* [EXERCISE OBJECTIVE] Copy every line below that has the word "Curricular" in it.

[Collected data entries]

/---

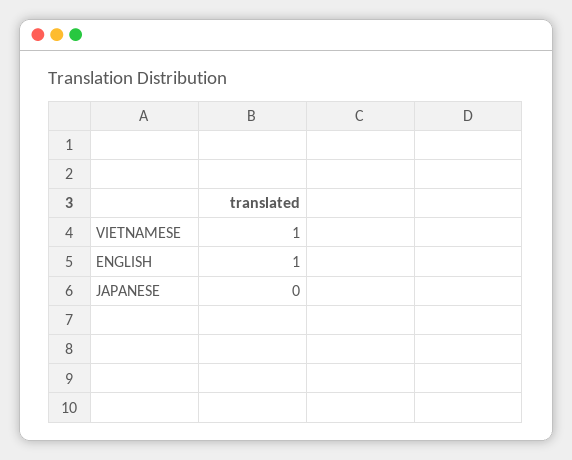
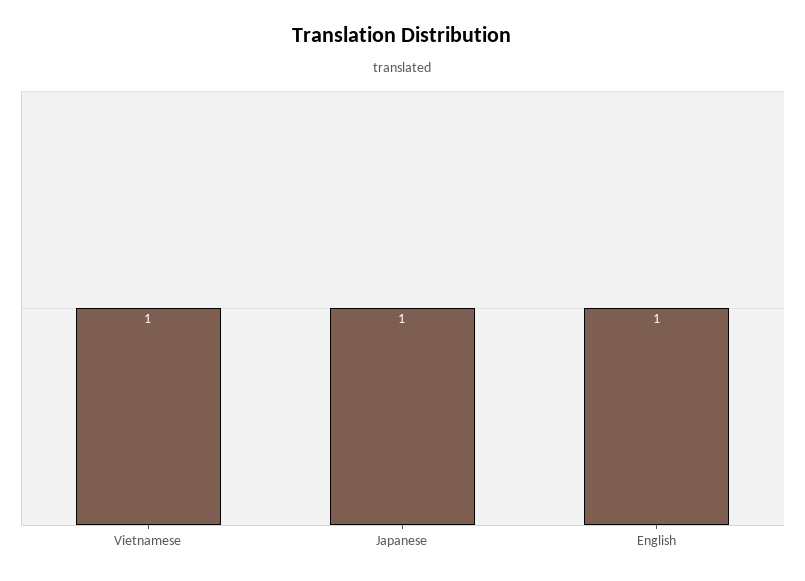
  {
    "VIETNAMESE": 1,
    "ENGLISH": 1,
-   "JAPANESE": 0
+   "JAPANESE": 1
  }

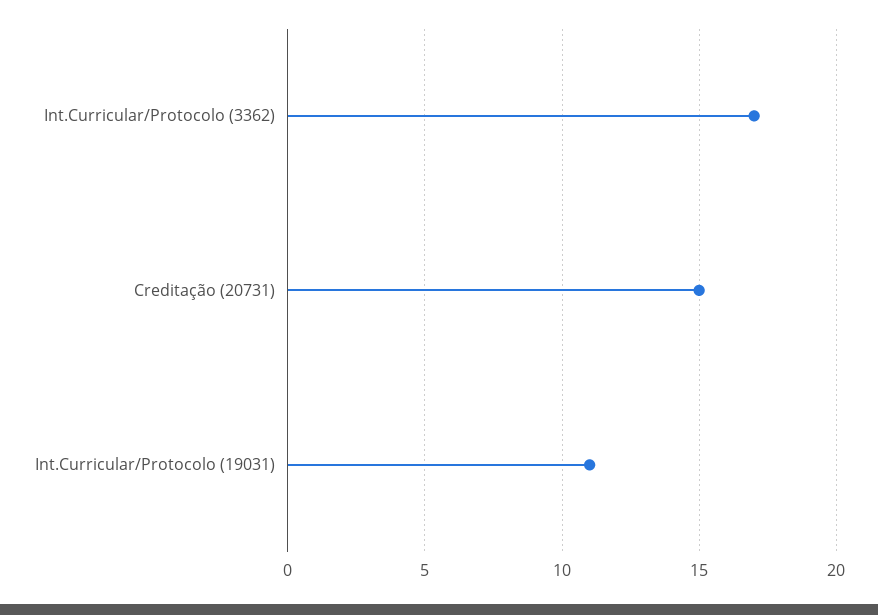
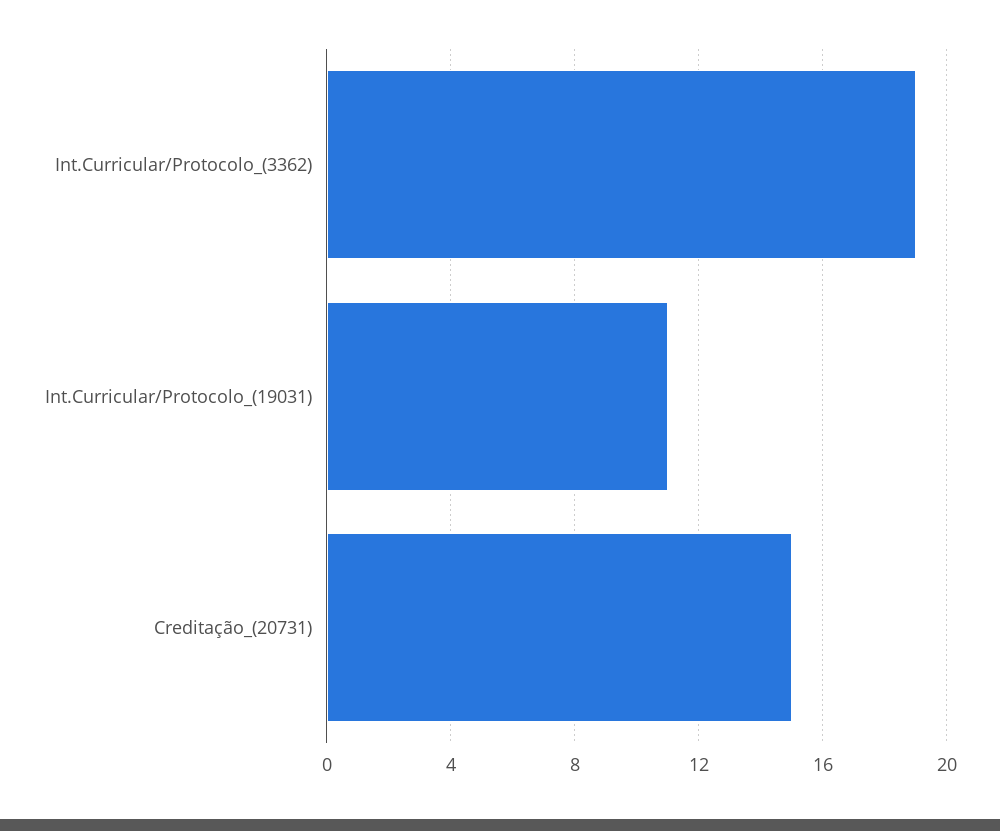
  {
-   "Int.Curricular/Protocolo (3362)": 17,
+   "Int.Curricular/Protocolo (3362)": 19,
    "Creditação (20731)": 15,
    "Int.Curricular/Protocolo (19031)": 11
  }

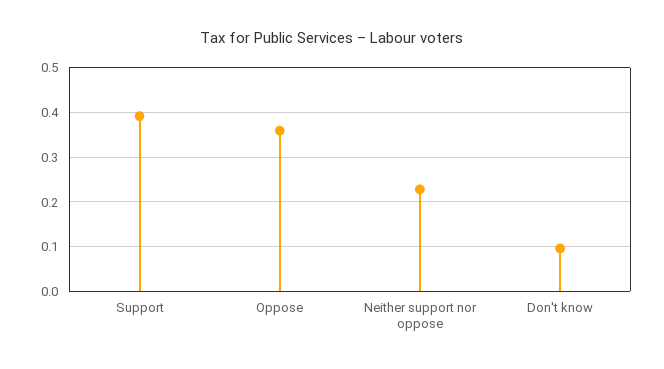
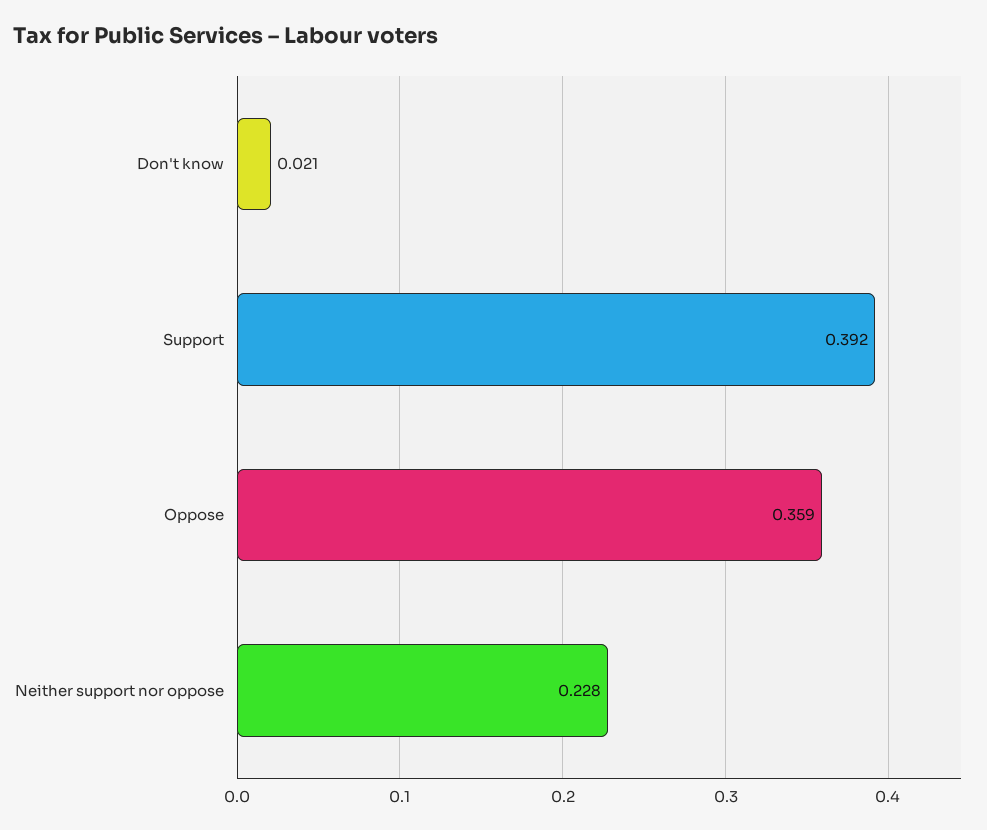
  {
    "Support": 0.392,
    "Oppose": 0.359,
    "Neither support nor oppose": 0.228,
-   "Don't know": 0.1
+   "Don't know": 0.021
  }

\---

* [TASK OUTPUT]
-   "Int.Curricular/Protocolo (3362)": 17,
+   "Int.Curricular/Protocolo (3362)": 19,
    "Int.Curricular/Protocolo (19031)": 11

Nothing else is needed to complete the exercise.